The original training/validation data and trained baselines are available online (details on its construction are available in the paper that constructed this dataset).

This topic serves to collect additional resources that might be helpful for participants (during the shared task but also post-hoc), be it complementary training/evaluation data, code, or trained models.

Please feel free to share your resources here if you think they might be helpful to others.

Best regards,

Maik

There is a very cool project of @janetzhong82, Beicheng, and Ollie on clickbait spoiling that used abstractive question answering (here is the thread on Twitter). Their repository (including a supplementary dataset that might be useful for training/validation and code) is available on GitHub.

Best Regards,

Maik

Markus Sverdvik Heiervang wrote a master thesis on clickbait spoiling that is available online.
The thesis looks very cool, and he also did go the extra mile and published trained models on Hugging Face that might be very helpful in this shared task.

Best Regards,

Maik

This paper (accepted at EMNP 2022) might has some pre-training approaches that might be helpful for spoiling as well [2205.10455] Pre-training Transformer Models with Sentence-Level Objectives for Answer Sentence Selection

Very interesting: I just stumbled upon the Question Answering tracks that ran on TREC (I think from 2003 to 2007) that had list questions (additional to factoid and definition questions).

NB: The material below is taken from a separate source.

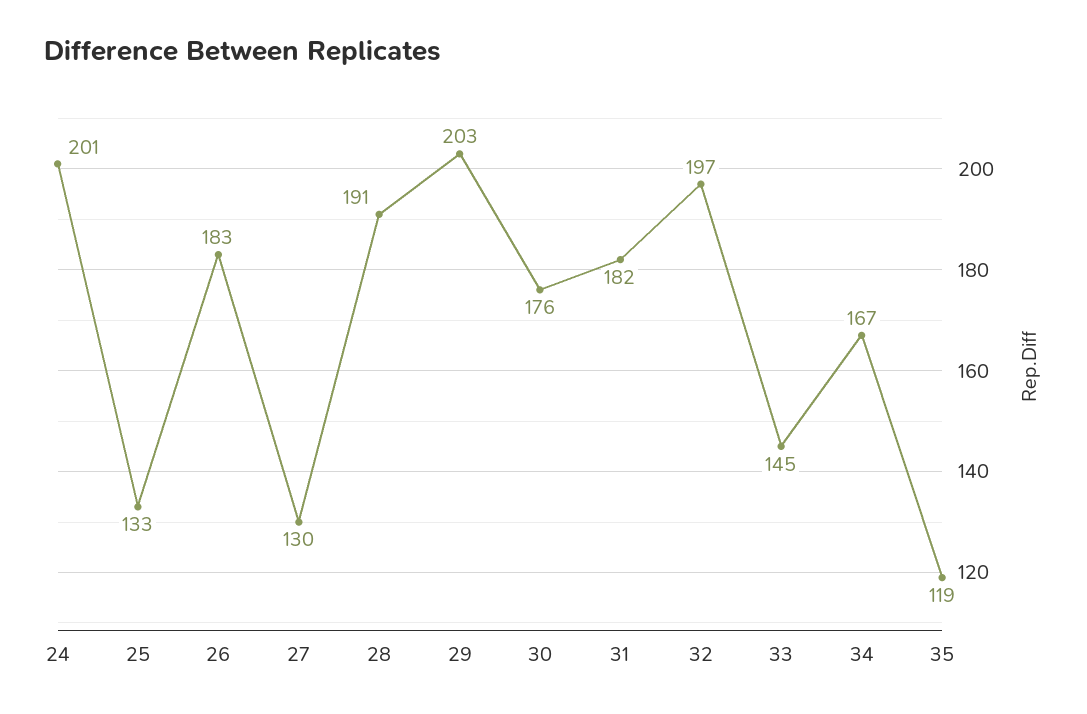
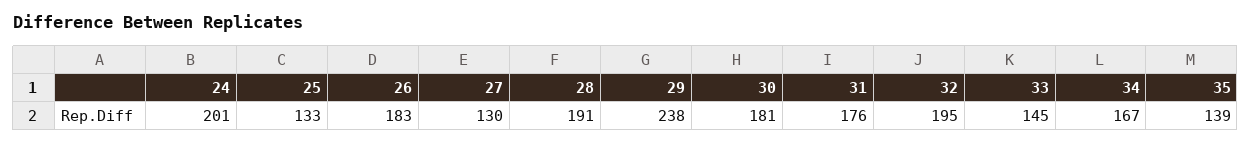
29: 203 -> 238
30: 176 -> 181
31: 182 -> 176
32: 197 -> 195
35: 119 -> 139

Those list questions are not exactly the same as the multipart spoilers in clickbait spoiling, but it is quite similar. For instance [1]:

list question asks for different answer instances that satisfy the information need, such as List the names of chewing gums. Answering such questions requires a system to assemble a response from information located in multiple documents.

Here are some examples of those list questions: “Name titles of movies, other than Superman movies, that Christopher Reeve acted in.”, or “What are the titles of songs written by John Prine?”.
Hence, I think it would be very interesting to check if some of those list question-answering approaches (e.g., [2]) would work for multipart spoilers.

Best regards,

Maik

[1] Overview of the TREC 2007 question answering track
[2] Automatic Set Expansion for List Question Answering

Dear all,

Matthias just pointed out that this paper might be very interesting for multi-part spoilers: [2302.01691] LIQUID: A Framework for List Question Answering Dataset Generation

Best Regards,

Maik